L’agence Associated Press a révélé des résultats d’enquête très surprenants il y a quelques mois, annonçant que 80 % de la population américaine vivait dans la précarité, luttant contre le chômage et nécessitant l’aide gouvernementale pour joindre les deux bouts. Parmi ces individus en difficulté, près de 50 millions vivent même en dessous du seuil de pauvreté. L’étude a également montré que l’écart de richesse entre riches et pauvres était plus grand que jamais. De plus, les emplois industriels bien payés qui autrefois donnaient l’opportunité aux ouvriers d’augmenter leur niveau de vie disparaissent progressivement.
Le nombre de personnes vivant sous le seuil de pauvreté ne reflète pas forcément le nombre d’Américains sans emploi. Selon une mesure de recensement publiée en avril 2014, ces 50 millions (3 millions de plus que les chiffres officiels du gouvernement), sont aussi dus aux frais de santé et du travail. La nouvelle mesure est en général « considérée comme plus fiable par les sociologues car elle prend en compte les revenus et les effets de l’aide gouvernementale, notamment des bons alimentaires et des réductions fiscales », explique Hope Yen, journaliste à l’Associated Press. D’autres révélations affirment que les bons alimentaires aidaient environ 5 millions de personnes à tout juste sortir du seuil du pauvreté. Cela signifie que le taux de pauvreté est en fait plus haut et que sans l’aide du gouvernement, il s’élèverait de 16 % à presque 18.
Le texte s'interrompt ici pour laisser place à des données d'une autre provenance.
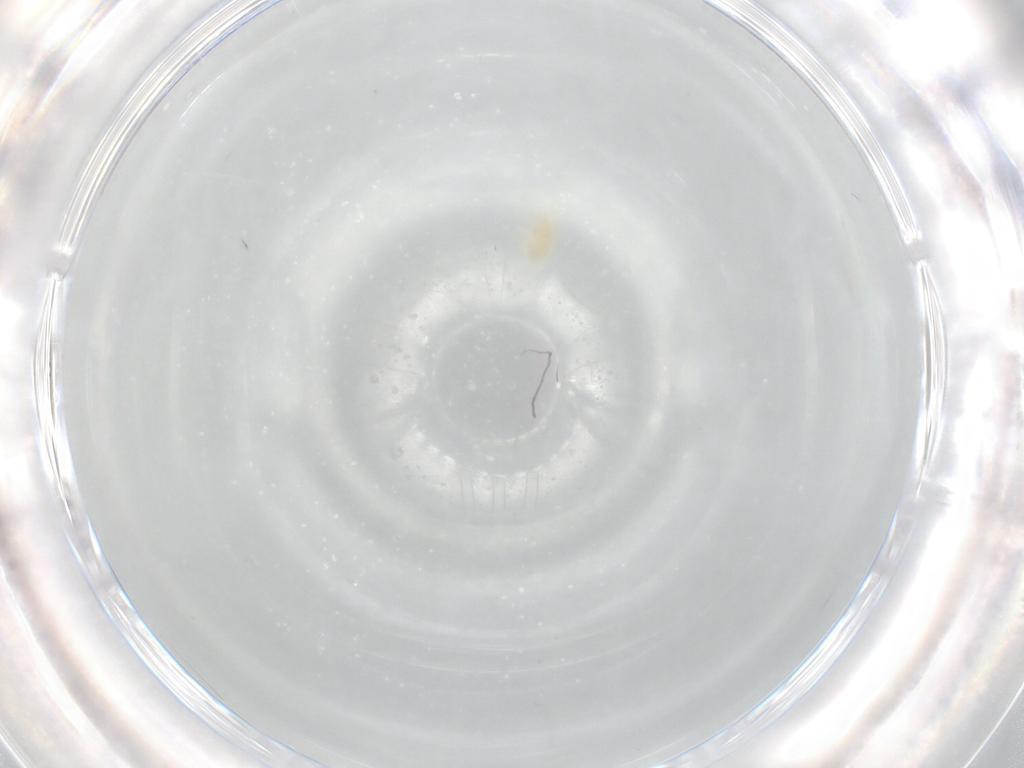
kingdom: Animalia
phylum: Arthropoda
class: Arachnida
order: Trombidiformes
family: Eupodidae
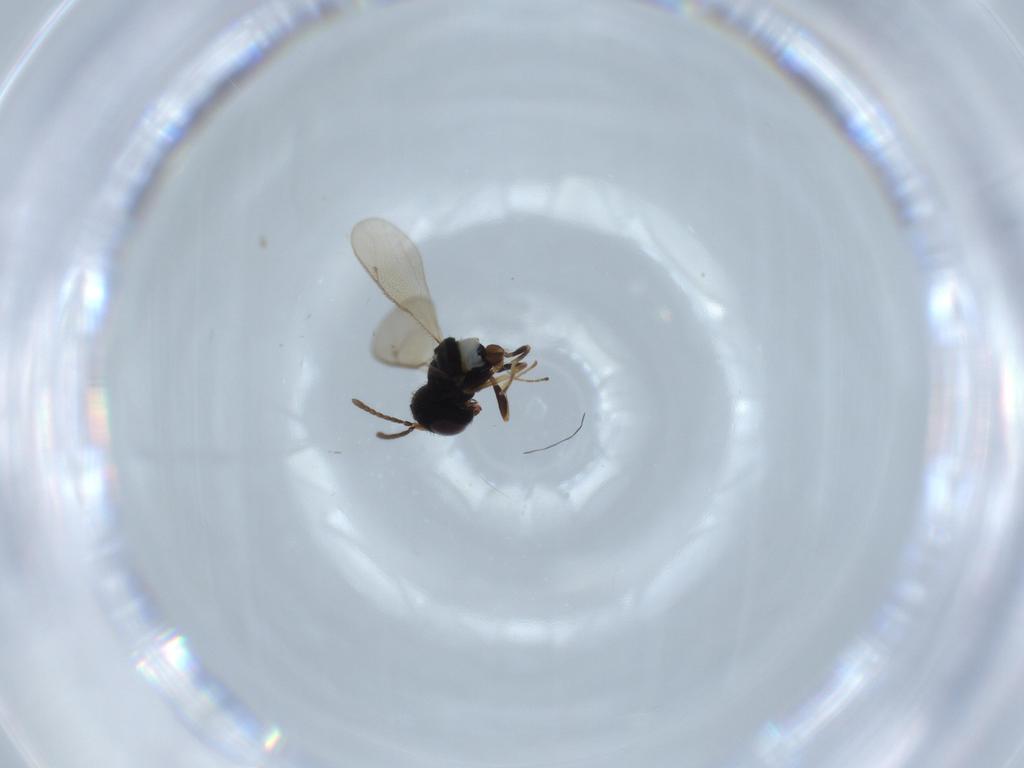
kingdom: Animalia
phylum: Arthropoda
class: Insecta
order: Hymenoptera
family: Pteromalidae
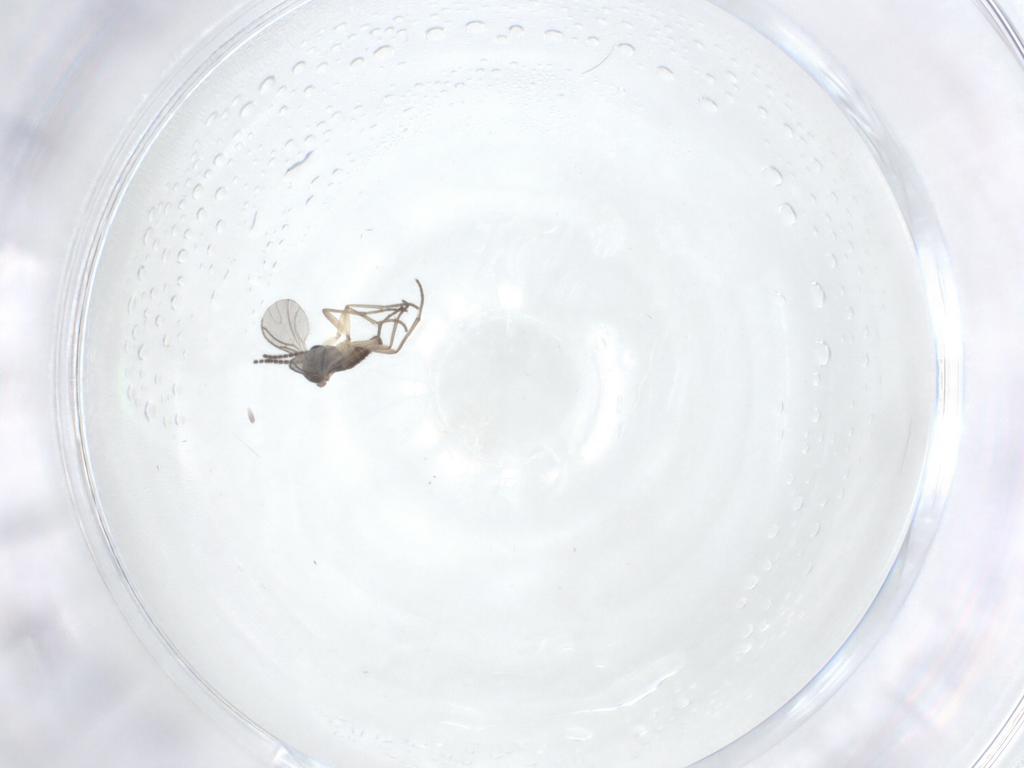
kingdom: Animalia
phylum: Arthropoda
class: Insecta
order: Diptera
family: Sciaridae
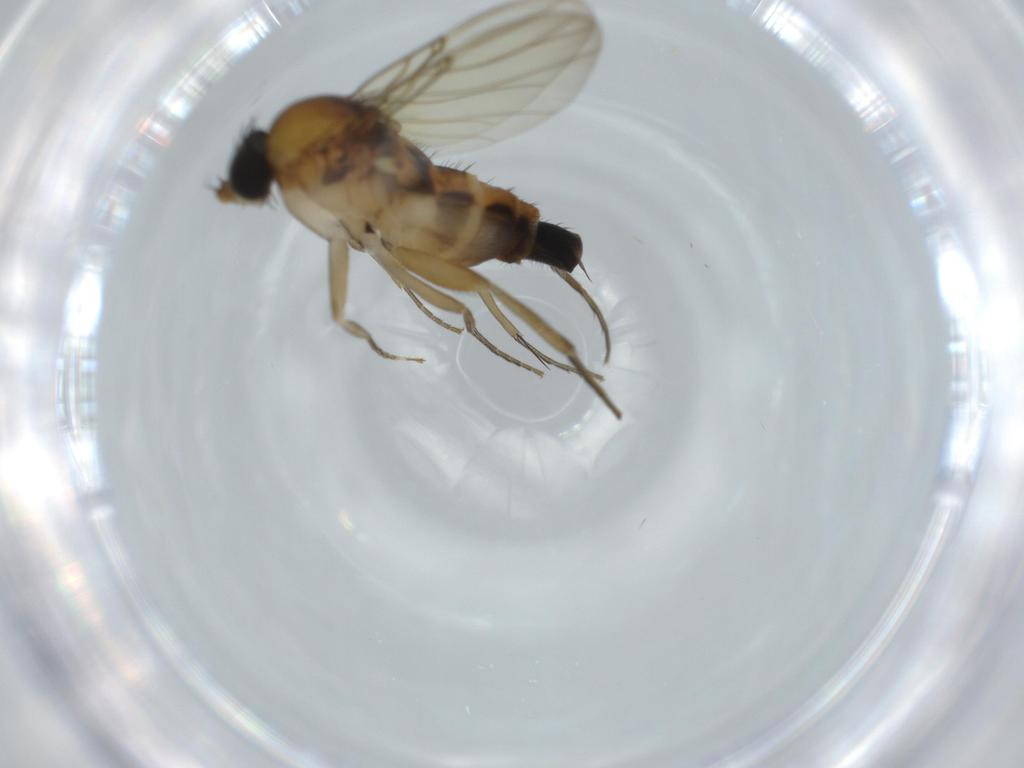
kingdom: Animalia
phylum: Arthropoda
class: Insecta
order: Diptera
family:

Les Hispaniques et Asiatiques américains ont vu leur niveau de vie baisser, passant respectivement de 25,8 % à 27,8 % et de 11,8 % à 16,7 % de population vivant sous le seuil de pauvreté. Les Afro-Américains d’un autre côté, ont maintenant une vie un peu moins difficile (de 27,3 % à 25,8 %), notamment grâce aux programmes d’assistance lancés par le gouvernement. Les Blancs sont passés de 9,8 % à 10,7 % de pauvres. « La raison principale qui maintient la pauvreté à un seuil si haut, vient du fait que les bénéfices d’une économie qui croît ne sont plus partagés par tous les travailleurs, comme c’était le cas dans le quart de siècle qui a suivi la fin de la Seconde Guerre mondiale », déclare Sheldon Danziger, économiste à l’université du Michigan. « Etant données les circonstances économiques actuelles, la pauvreté continuera de se propager à moins que le gouvernement ne vienne en aide aux travailleurs les plus modestes. »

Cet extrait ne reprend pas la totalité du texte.